_What to work on_. Do these statements agree with the article on the Littoral Combat Ship cost cap below? Answer yes or no for each and quote the deciding words: (a) The cost cap on the next batch of the ships is $460 million per vessel. (b) Roughead said costs are rising on both variants of the ships. (c) Navy acquisition officials will meet with two of the defense committees about the cost cap.

_Quoted passage_.
★ ★ ★
By Emelie Rutherford
The Navy will meet with all of the defense-oversight committees about possibly modifying a $460 million-per-vessel cost cap on the next batch of Littoral Combat Ships (LCSs), the service’s top officer said yesterday.
While he said costs are coming down on both variants of the nascent near-shore ships, Chief of Naval Operations Adm. Gary Roughead in comments to reporters on Capitol Hill indicated uncertainty about whether the Navy can buy three of them under the terms of a cost cap set to start in FY ’10.
“Are we going to hit that in ’10?” he asked about the $460 million per-ship limit.
“We’ve got to talk to the committees about how they want to try and approach that, because it’s pretty aggressive,” Roughead said after a budget hearing.
“What we have to do is talk to them about where we are, what the prognosis looks like,” he added. “If we’re not going to make it, what are the factors involved and are some of those factors under our control, or are they just growth in commodity prices and things like that?”
The admiral said Navy acquisition officials will be meeting with all four defense authorization and appropriations committees about the cost cap.
“I think they’ll be interested in seeing what we have done (with LCS), how aggressive we’ve been, if there are areas that are under our control, and even though we may not be bringing them down to the point where they have to be, do we have plans in place to get them there,” he said.
The Navy is seeing “some really good trends” with LCS price controls, Roughead said, describing the shipbuilding program as being on a “glide slope” to lower costs.
★ ★ ★
[Dataset entries]
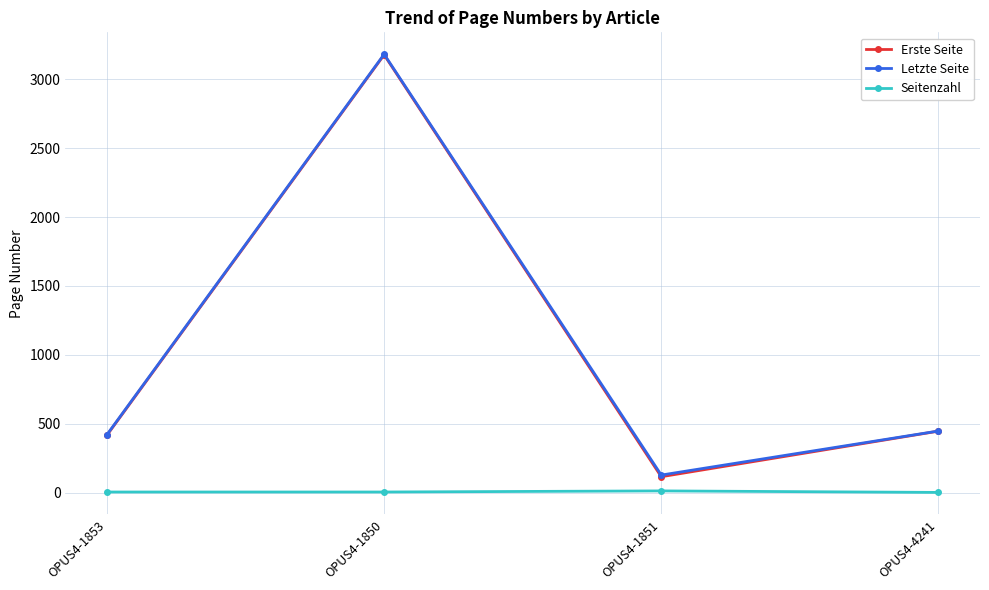

Which series changed the most between OPUS4-1850 and OPUS4-1851?

Erste Seite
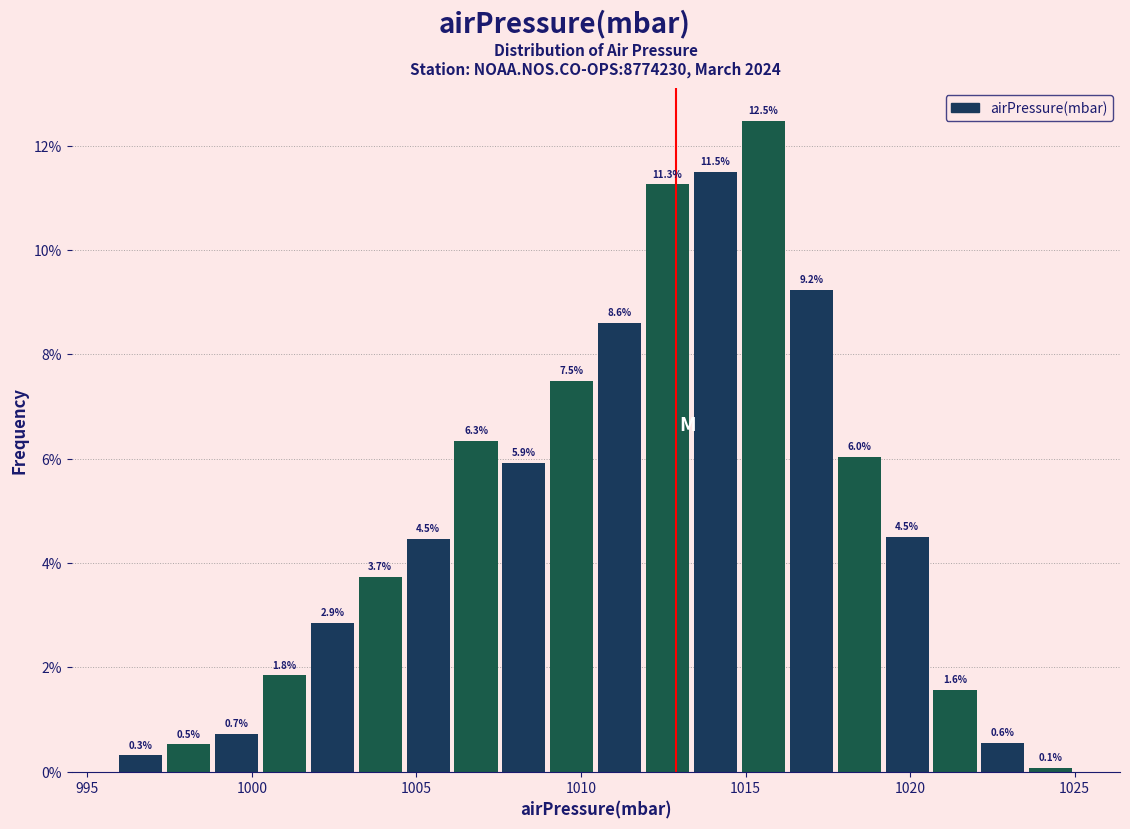

Around what value on the x-axis is the tallest bar? Give the approximate position of its centre, as read against the axis.

1015.5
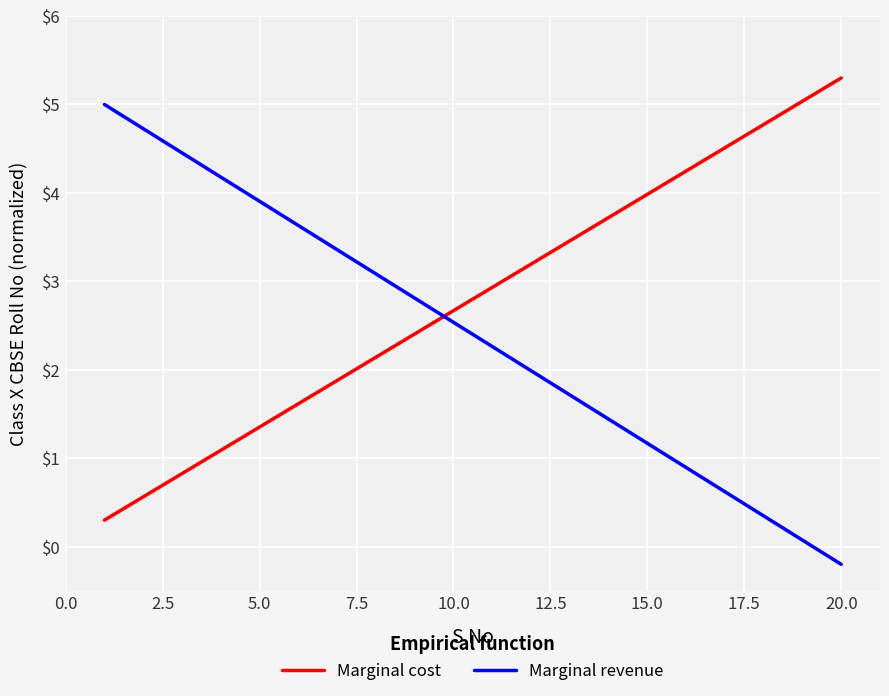

List the series in order of their overall mean, lowest first.

Marginal revenue, Marginal cost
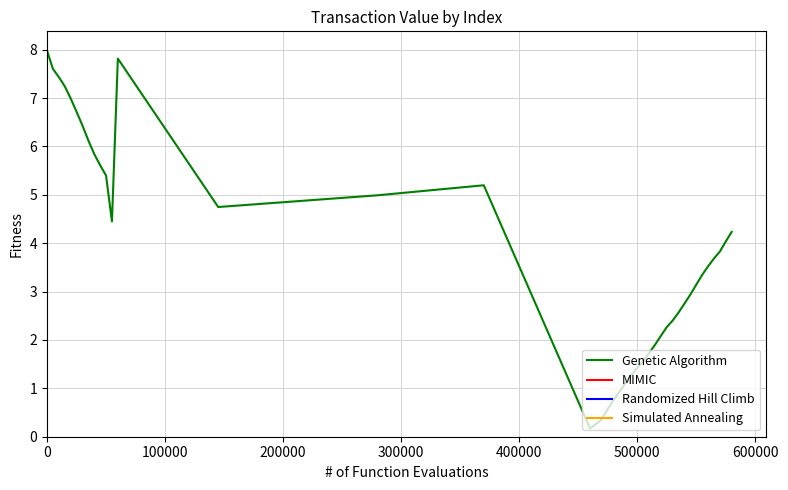

What is the value of the Genetic Algorithm point at the 32nd from the left?

2.8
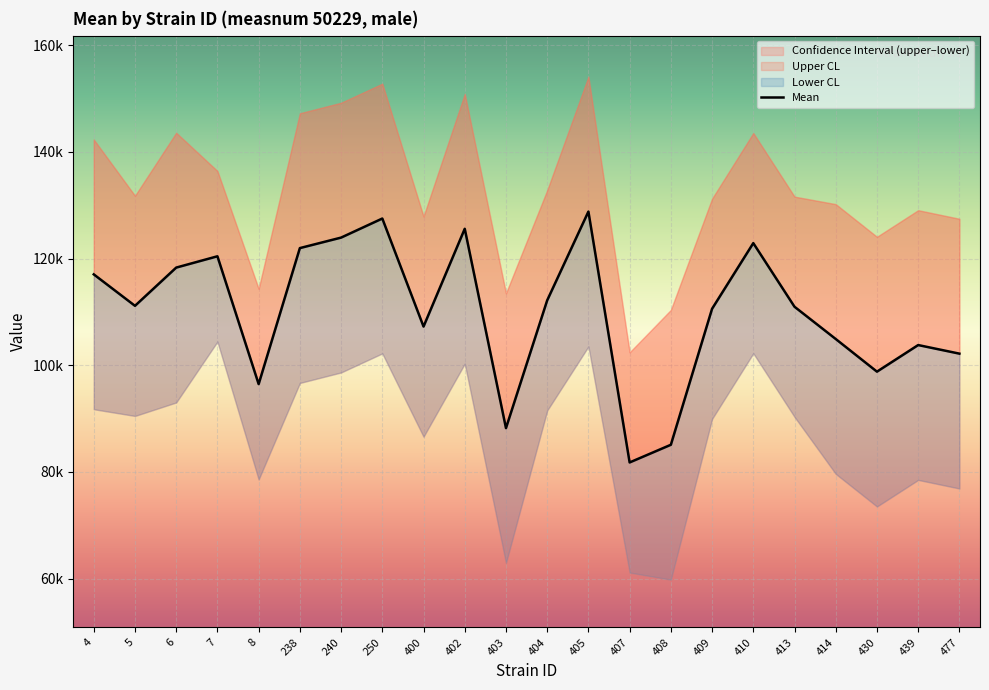

Reading left to right, list all the values displayed in this chart.

mean: 117047.5	111149.8	118318.2	120438.2	96473.9	121973.6	123941.8	127517.5	107261.8	125594.9	88223.3	112176.6	128819.8	81785.1	85098.4	110596.8	122904.8	110976.9	104928.1	98807.2	103794.5	102185.4
uppercl: 142331.3	131793.9	143602.0	136429.1	114352.3	147257.4	149225.6	152801.3	127906.0	150878.8	113507.1	132820.7	154103.6	102429.3	110382.2	131241.0	143549.0	131621.0	130211.9	124091.1	129078.3	127469.3
lowercl: 91763.7	90505.6	93034.4	104447.3	78595.6	96689.8	98657.9	102233.7	86617.7	100311.1	62939.5	91532.4	103536.0	61140.9	59814.6	89952.6	102260.7	90332.7	79644.3	73523.4	78510.7	76901.6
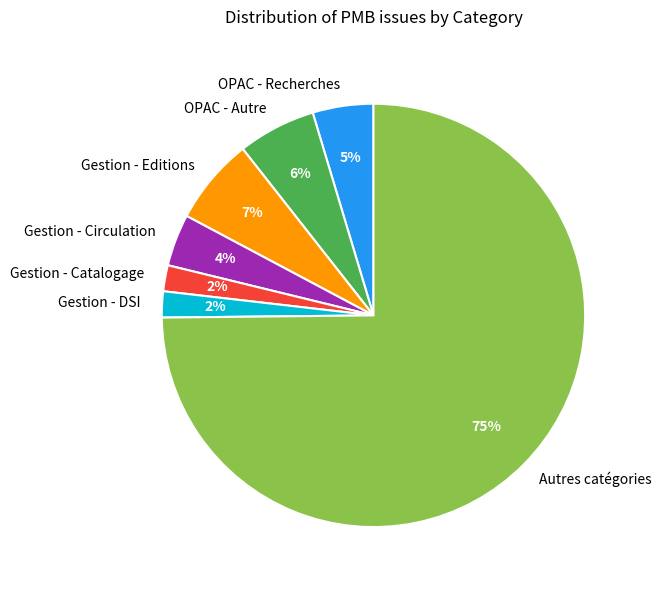

What is the ratio of the value at Gestion - DSI to the value at OPAC - Autre?

0.3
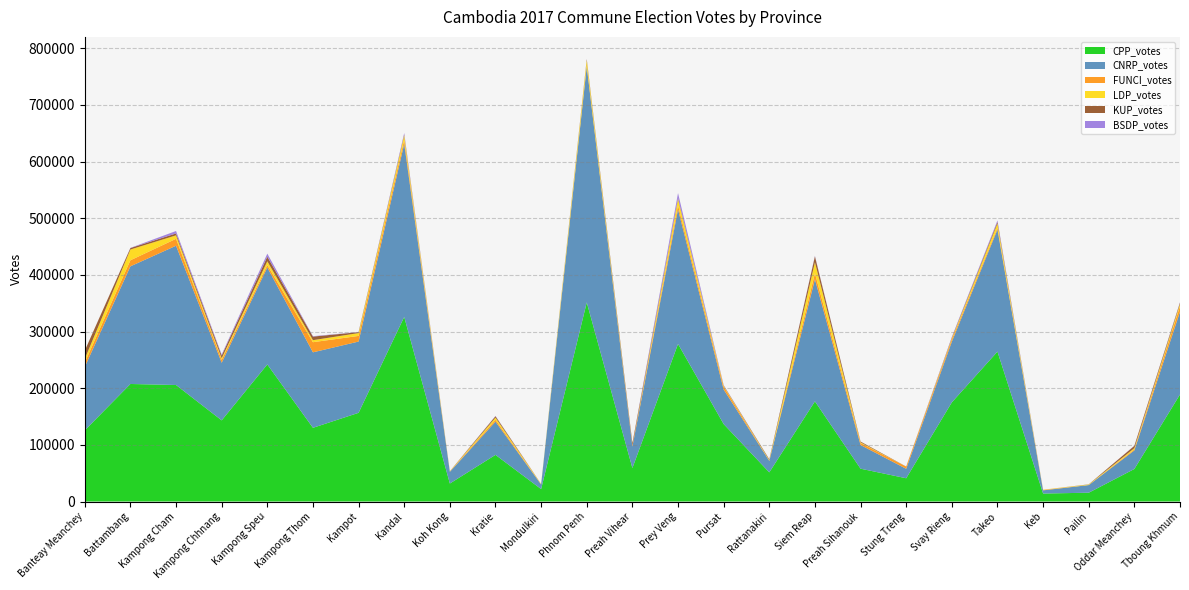

Reading right to left, transcribe all the data shown in this chart.

CPP_votes: Tboung Khmum=188916	Oddar Meanchey=57430	Pailin=15527	Keb=14092	Takeo=264576	Svay Rieng=174975	Stung Treng=41055	Preah Sihanouk=57937	Siem Reap=176771	Rattanakiri=51438	Pursat=136679	Prey Veng=278107	Preah Vihear=59046	Phnom Penh=351414	Mondulkiri=21923	Kratie=82322	Koh Kong=31759	Kandal=325758	Kampot=156526	Kampong Thom=130075	Kampong Speu=241935	Kampong Chhnang=143204	Kampong Cham=205614	Battambang=207428	Banteay Meanchey=125549
CNRP_votes: Tboung Khmum=145975	Oddar Meanchey=32767	Pailin=13487	Keb=5576	Takeo=215329	Svay Rieng=107022	Stung Treng=16702	Preah Sihanouk=41738	Siem Reap=215492	Rattanakiri=20305	Pursat=60941	Prey Veng=237301	Preah Vihear=38040	Phnom Penh=416013	Mondulkiri=8164	Kratie=58602	Koh Kong=20628	Kandal=305483	Kampot=125770	Kampong Thom=133201	Kampong Speu=171083	Kampong Chhnang=101705	Kampong Cham=245810	Battambang=207669	Banteay Meanchey=112021
FUNCI_votes: Tboung Khmum=9646	Oddar Meanchey=1788	Pailin=0	Keb=784	Takeo=3059	Svay Rieng=4096	Stung Treng=3793	Preah Sihanouk=3548	Siem Reap=10603	Rattanakiri=40	Pursat=5264	Prey Veng=7245	Preah Vihear=1696	Phnom Penh=1930	Mondulkiri=175	Kratie=3349	Koh Kong=360	Kandal=6958	Kampot=9947	Kampong Thom=17909	Kampong Speu=4291	Kampong Chhnang=5152	Kampong Cham=12230	Battambang=10659	Banteay Meanchey=7797
LDP_votes: Tboung Khmum=4059	Oddar Meanchey=2237	Pailin=925	Keb=378	Takeo=7611	Svay Rieng=1796	Stung Treng=0	Preah Sihanouk=1203	Siem Reap=19385	Rattanakiri=1187	Pursat=1333	Prey Veng=11069	Preah Vihear=123	Phnom Penh=9156	Mondulkiri=691	Kratie=3798	Koh Kong=489	Kandal=8093	Kampot=5054	Kampong Thom=3543	Kampong Speu=6667	Kampong Chhnang=2764	Kampong Cham=6096	Battambang=18983	Banteay Meanchey=6242
KUP_votes: Tboung Khmum=2378	Oddar Meanchey=4035	Pailin=358	Keb=0	Takeo=2873	Svay Rieng=1207	Stung Treng=197	Preah Sihanouk=1412	Siem Reap=10423	Rattanakiri=1433	Pursat=681	Prey Veng=1761	Preah Vihear=4079	Phnom Penh=2138	Mondulkiri=96	Kratie=2467	Koh Kong=233	Kandal=1497	Kampot=1597	Kampong Thom=6323	Kampong Speu=8101	Kampong Chhnang=4802	Kampong Cham=3365	Battambang=2594	Banteay Meanchey=14674
BSDP_votes: Tboung Khmum=709	Oddar Meanchey=291	Pailin=0	Keb=0	Takeo=2644	Svay Rieng=1255	Stung Treng=0	Preah Sihanouk=0	Siem Reap=897	Rattanakiri=0	Pursat=653	Prey Veng=8804	Preah Vihear=0	Phnom Penh=287	Mondulkiri=0	Kratie=454	Koh Kong=0	Kandal=2576	Kampot=341	Kampong Thom=721	Kampong Speu=5383	Kampong Chhnang=1721	Kampong Cham=4306	Battambang=292	Banteay Meanchey=0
★ ★ ★
_Written answer_.
(a) Yes: "a $460 million-per-vessel cost cap on the next batch of Littoral Combat Ships (LCSs)"
(b) No: "he said costs are coming down on both variants of the nascent near-shore ships"
(c) No: "will be meeting with all four defense authorization and appropriations committees about the cost cap"